Exercise aim: Can you rewrite all the items below with "absolute pixels" changed to "whole pixels", everything else unchanged and the pictures left out?
--- --- ---
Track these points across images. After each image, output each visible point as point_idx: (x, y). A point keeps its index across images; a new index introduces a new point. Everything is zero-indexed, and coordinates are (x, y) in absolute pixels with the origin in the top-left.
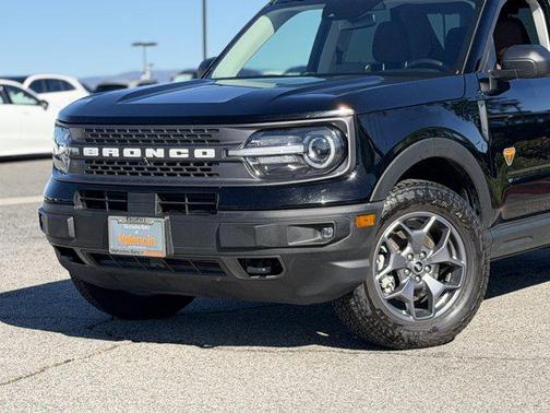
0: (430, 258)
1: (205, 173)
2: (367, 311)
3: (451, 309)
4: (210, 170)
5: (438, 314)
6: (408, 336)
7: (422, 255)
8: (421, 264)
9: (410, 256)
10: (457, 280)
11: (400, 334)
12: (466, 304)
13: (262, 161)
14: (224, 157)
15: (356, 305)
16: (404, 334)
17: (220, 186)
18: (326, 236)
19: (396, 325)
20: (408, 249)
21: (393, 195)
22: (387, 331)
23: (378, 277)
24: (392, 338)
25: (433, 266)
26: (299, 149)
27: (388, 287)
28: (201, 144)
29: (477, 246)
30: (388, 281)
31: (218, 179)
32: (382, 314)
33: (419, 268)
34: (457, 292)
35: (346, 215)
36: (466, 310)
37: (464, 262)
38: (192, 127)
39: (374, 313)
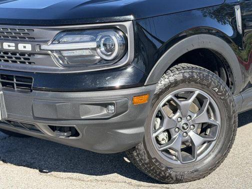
0: (194, 120)
1: (26, 61)
2: (145, 160)
3: (208, 155)
4: (29, 59)
5: (199, 158)
6: (176, 176)
7: (188, 117)
8: (187, 124)
9: (179, 119)
10: (214, 133)
11: (170, 174)
12: (219, 152)
13: (65, 54)
14: (37, 50)
15: (138, 155)
16: (173, 174)
17: (35, 72)
18: (110, 112)
19: (167, 168)
20: (178, 114)
21: (166, 77)
22: (160, 173)
23: (154, 135)
24: (164, 177)
25: (196, 125)
26: (93, 45)
27: (163, 140)
28: (23, 40)
29: (229, 111)
30: (163, 136)
31: (34, 66)
32: (157, 161)
33: (186, 127)
34: (213, 143)
35: (125, 96)
36: (219, 155)
37: (218, 122)
38: (17, 27)
39: (150, 162)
--- --- ---
Response:
Track these points across images. After each image, output each visible point as point_idx: (x, y). A point keeps its index across images; a new index introduces a new point. Everything is zero-indexed, and coordinates are (x, y) in whole pixels with the origin in the top-left.
0: (430, 258)
1: (205, 173)
2: (367, 311)
3: (451, 309)
4: (210, 170)
5: (438, 314)
6: (408, 336)
7: (422, 255)
8: (421, 264)
9: (410, 256)
10: (457, 280)
11: (400, 334)
12: (466, 304)
13: (262, 161)
14: (224, 157)
15: (356, 305)
16: (404, 334)
17: (220, 186)
18: (326, 236)
19: (396, 325)
20: (408, 249)
21: (393, 195)
22: (387, 331)
23: (378, 277)
24: (392, 338)
25: (433, 266)
26: (299, 149)
27: (388, 287)
28: (201, 144)
29: (477, 246)
30: (388, 281)
31: (218, 179)
32: (382, 314)
33: (419, 268)
34: (457, 292)
35: (346, 215)
36: (466, 310)
37: (464, 262)
38: (192, 127)
39: (374, 313)
0: (194, 120)
1: (26, 61)
2: (145, 160)
3: (208, 155)
4: (29, 59)
5: (199, 158)
6: (176, 176)
7: (188, 117)
8: (187, 124)
9: (179, 119)
10: (214, 133)
11: (170, 174)
12: (219, 152)
13: (65, 54)
14: (37, 50)
15: (138, 155)
16: (173, 174)
17: (35, 72)
18: (110, 112)
19: (167, 168)
20: (178, 114)
21: (166, 77)
22: (160, 173)
23: (154, 135)
24: (164, 177)
25: (196, 125)
26: (93, 45)
27: (163, 140)
28: (23, 40)
29: (229, 111)
30: (163, 136)
31: (34, 66)
32: (157, 161)
33: (186, 127)
34: (213, 143)
35: (125, 96)
36: (219, 155)
37: (218, 122)
38: (17, 27)
39: (150, 162)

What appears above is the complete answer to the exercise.